Judge Wilkinson, Jr.,

This workmen’s compensation case is on appeal to this Court for the second time. As recognized by the Workmen’s Compensation Appeal Board (Board), it is “an unusual case procedurally.” Abbreviating the procedural history, all parties appealed the original decision of the referee reducing the amount of compensation payable under an agreement from $51.40 to $45 a week. In addition, the employer petitioned the *160Board for a rehearing alleging that claimant had returned to work. The Board dismissed claimant’s appeal, denied the petition for a rehearing, but modified the referee’s award to $12.82 a week. Claimant did not appeal but the employer did, first to the common pleas court and then to this Court assigning as error the Board’s denial of the petition for rehearing to afford it an opportunity to show that claimant had returned to work. This Court sustained the appeal, reversing the order of the lower court which had overruled the Board’s order, and remanded the record to the Board with instruction that the requested rehearing be granted. On remand, the Board referred the matter to a referee to “take additional testimony . . . as directed by the Commonwealth Court, and to redetermine the statutory amount due based upon the Claimant’s return to work as shown by the additional evidence on the question of earning power.”

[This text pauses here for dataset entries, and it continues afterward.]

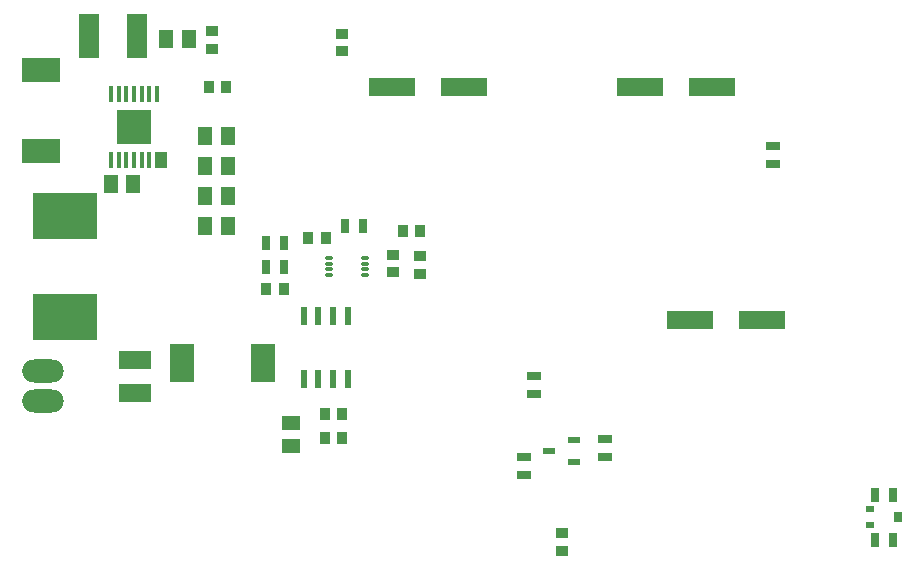
<source format=gtp>
G04 (created by PCBNEW (2014-01-10 BZR 4027)-stable) date Thursday, 14 August 2014 18:29:29*
%MOIN*%
G04 Gerber Fmt 3.4, Leading zero omitted, Abs format*
%FSLAX34Y34*%
G01*
G70*
G90*
G04 APERTURE LIST*
%ADD10C,0.00590551*%
%ADD11O,0.0315X0.0118*%
%ADD12R,0.0165X0.0579*%
%ADD13R,0.0413386X0.0579*%
%ADD14R,0.114173X0.114173*%
%ADD15R,0.0394X0.0354*%
%ADD16R,0.0709X0.1457*%
%ADD17R,0.0512X0.059*%
%ADD18R,0.106X0.063*%
%ADD19R,0.059X0.0512*%
%ADD20R,0.1259X0.0787*%
%ADD21R,0.0787X0.1259*%
%ADD22R,0.216535X0.15748*%
%ADD23O,0.138385X0.0767717*%
%ADD24R,0.0354X0.0394*%
%ADD25R,0.023622X0.0629921*%
%ADD26R,0.0394X0.0236*%
%ADD27R,0.045X0.025*%
%ADD28R,0.0276X0.0236*%
%ADD29R,0.0276X0.0354*%
%ADD30R,0.025X0.045*%
%ADD31R,0.1575X0.063*%
G04 APERTURE END LIST*
G54D10*
G54D11*
X75240Y-67605D03*
X75240Y-67802D03*
X75240Y-67998D03*
X75240Y-68195D03*
X76460Y-68195D03*
X76460Y-67998D03*
X76460Y-67802D03*
X76460Y-67605D03*
G54D12*
X68750Y-64352D03*
X69006Y-64352D03*
X69262Y-64352D03*
G54D13*
X69642Y-64352D03*
G54D12*
X69518Y-62148D03*
X67982Y-64352D03*
X68238Y-64352D03*
X68494Y-64352D03*
X69262Y-62148D03*
X69006Y-62148D03*
X68750Y-62148D03*
X68494Y-62148D03*
X68238Y-62148D03*
X67979Y-62148D03*
G54D14*
X68750Y-63250D03*
G54D15*
X77400Y-67504D03*
X77400Y-68096D03*
X78300Y-67554D03*
X78300Y-68146D03*
G54D16*
X68857Y-60200D03*
X67243Y-60200D03*
G54D17*
X68725Y-65150D03*
X67975Y-65150D03*
G54D18*
X68774Y-71000D03*
X68774Y-72100D03*
G54D19*
X74000Y-73125D03*
X74000Y-73875D03*
G54D20*
X65650Y-64038D03*
X65650Y-61362D03*
G54D21*
X70362Y-71100D03*
X73038Y-71100D03*
G54D22*
X66450Y-69573D03*
X66450Y-66226D03*
G54D23*
X65725Y-71374D03*
X65725Y-72374D03*
G54D15*
X75688Y-60137D03*
X75688Y-60729D03*
G54D24*
X73746Y-68650D03*
X73154Y-68650D03*
X78296Y-66725D03*
X77704Y-66725D03*
X74554Y-66950D03*
X75146Y-66950D03*
G54D17*
X69825Y-60331D03*
X70575Y-60331D03*
X71125Y-64550D03*
X71875Y-64550D03*
X71125Y-65550D03*
X71875Y-65550D03*
X71125Y-66550D03*
X71875Y-66550D03*
X71125Y-63550D03*
X71875Y-63550D03*
G54D15*
X83030Y-77386D03*
X83030Y-76794D03*
G54D24*
X75104Y-72800D03*
X75696Y-72800D03*
X75104Y-73620D03*
X75696Y-73620D03*
X71241Y-61920D03*
X71833Y-61920D03*
G54D15*
X71350Y-60646D03*
X71350Y-60054D03*
G54D25*
X74411Y-69537D03*
X74411Y-71662D03*
X74903Y-69537D03*
X75396Y-69537D03*
X75888Y-69537D03*
X74903Y-71662D03*
X75396Y-71662D03*
X75888Y-71662D03*
G54D26*
X83416Y-74425D03*
X82584Y-74050D03*
X83416Y-73675D03*
G54D27*
X81750Y-74850D03*
X81750Y-74250D03*
X82100Y-72150D03*
X82100Y-71550D03*
X84450Y-74250D03*
X84450Y-73650D03*
X90059Y-64473D03*
X90059Y-63873D03*
G54D28*
X93278Y-75994D03*
G54D29*
X94222Y-76250D03*
G54D28*
X93278Y-76506D03*
G54D30*
X93450Y-75500D03*
X94050Y-75500D03*
X94050Y-77000D03*
X93450Y-77000D03*
X76400Y-66550D03*
X75800Y-66550D03*
X73750Y-67900D03*
X73150Y-67900D03*
X73750Y-67100D03*
X73150Y-67100D03*
G54D31*
X88012Y-61909D03*
X85610Y-61909D03*
X89685Y-69685D03*
X87283Y-69685D03*
X79744Y-61909D03*
X77342Y-61909D03*
M02*

</source>
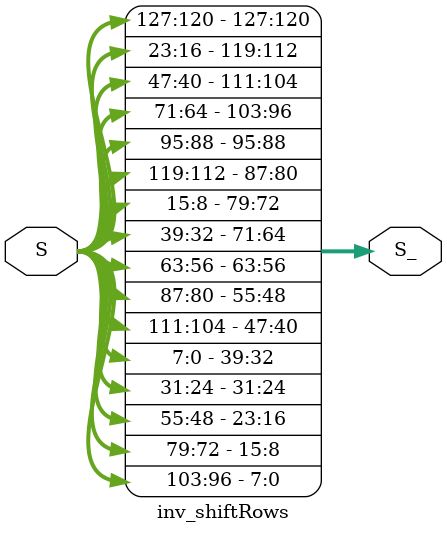
<source format=v>
module inv_shiftRows (/*AUTOARG*/
   // Outputs
   S_,
   // Inputs
   S
   ) ;
   input  [127:0] S;

   output [127:0] S_;

   wire   [127:0] S_;

   assign S_ = {S[127:120],S[ 23: 16],S[ 47: 40],S[ 71: 64],
                S[ 95: 88],S[119:112],S[ 15:  8],S[ 39: 32],
                S[ 63: 56],S[ 87: 80],S[111:104],S[  7:  0],
                S[ 31: 24],S[ 55: 48],S[ 79: 72],S[103: 96]};
   
endmodule // inv_shiftRows

</source>
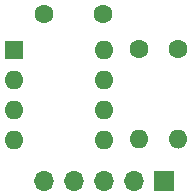
<source format=gbr>
G04 #@! TF.GenerationSoftware,KiCad,Pcbnew,(5.1.4)-1*
G04 #@! TF.CreationDate,2019-10-03T12:30:05-04:00*
G04 #@! TF.ProjectId,I2C_Breakout,4932435f-4272-4656-916b-6f75742e6b69,rev?*
G04 #@! TF.SameCoordinates,Original*
G04 #@! TF.FileFunction,Copper,L1,Top*
G04 #@! TF.FilePolarity,Positive*
%FSLAX46Y46*%
G04 Gerber Fmt 4.6, Leading zero omitted, Abs format (unit mm)*
G04 Created by KiCad (PCBNEW (5.1.4)-1) date 2019-10-03 12:30:05*
%MOMM*%
%LPD*%
G04 APERTURE LIST*
%ADD10C,1.600000*%
%ADD11O,1.600000X1.600000*%
%ADD12R,1.600000X1.600000*%
%ADD13O,1.700000X1.700000*%
%ADD14R,1.700000X1.700000*%
%ADD15C,0.350000*%
%ADD16C,0.250000*%
G04 APERTURE END LIST*
D10*
X154100000Y-81900000D03*
X159100000Y-81900000D03*
D11*
X159220000Y-84950000D03*
X151600000Y-92570000D03*
X159220000Y-87490000D03*
X151600000Y-90030000D03*
X159220000Y-90030000D03*
X151600000Y-87490000D03*
X159220000Y-92570000D03*
D12*
X151600000Y-84950000D03*
D11*
X165450000Y-92520000D03*
D10*
X165450000Y-84900000D03*
D11*
X162150000Y-92520000D03*
D10*
X162150000Y-84900000D03*
D13*
X154140000Y-96100000D03*
X156680000Y-96100000D03*
X159220000Y-96100000D03*
X161760000Y-96100000D03*
D14*
X164300000Y-96100000D03*
D15*
X159220000Y-87490000D02*
X159110000Y-87490000D01*
X159220000Y-82020000D02*
X159100000Y-81900000D01*
X162100000Y-84950000D02*
X162150000Y-84900000D01*
D16*
X162100000Y-92570000D02*
X162150000Y-92520000D01*
X165450000Y-93160000D02*
X165450000Y-92520000D01*
X165090000Y-92520000D02*
X165450000Y-92520000D01*
M02*

</source>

The referee fixed a hearing date and counsel for both parties appeared. Counsel for the employer requested that the petition for rehearing be marked “Withdrawn of Record.” The referee allowed the withdrawal. The referee held that “[t]he effect of Defendant’s Withdrawal of the Petition for Rehearing shall be deemed to restore the Decision of the Workmen’s Compensation Board, dated September 16, 1971, to full force and effect with respect to the unappealed award to Claimant of partial disability compensation in the amount of $12.82 a week.”1 The claimant appealed to the Board which set aside the referee’s determination and ordered the matter back to the referee to be heard de novo.

*161We agree with the Board that after this Court has ordered the Board to grant the requested rehearing and the Board has ordered the rehearing, it is too late for the referee to grant the employer the' right to withdraw its request for a rehearing.

Accordingly, we will enter the following

Order

And Now, October 17, 1978, the decision of the Workmen’s Compensation Appeal Board at No. A-71717, dated June 30, 1977 is modified as follows. It is ordered that the record be remanded to the Board for it to carry out its order of July 17, 1975 which provided that

In accordance with the Opinion of Judge Blatt of the Commonwealth Court, this matter is referred back to Referee Irvin Stander, District No. 1, since the Appeal Board is not equipped with the personnel to take testimony at hearings, in order that the Referee may take additional testimony, as directed by the Commonwealth Court, and to re-determine the statutory amount due based upon the Claimant’s return to work as shown by the additional evidence on the question of earning power.

The referee appropriately noted that he was not making any determination with respect to the claimant’s right to file an appropriate petition to prove a change in his status as determined in the previous decision of the Board from which the claimant had not appealed.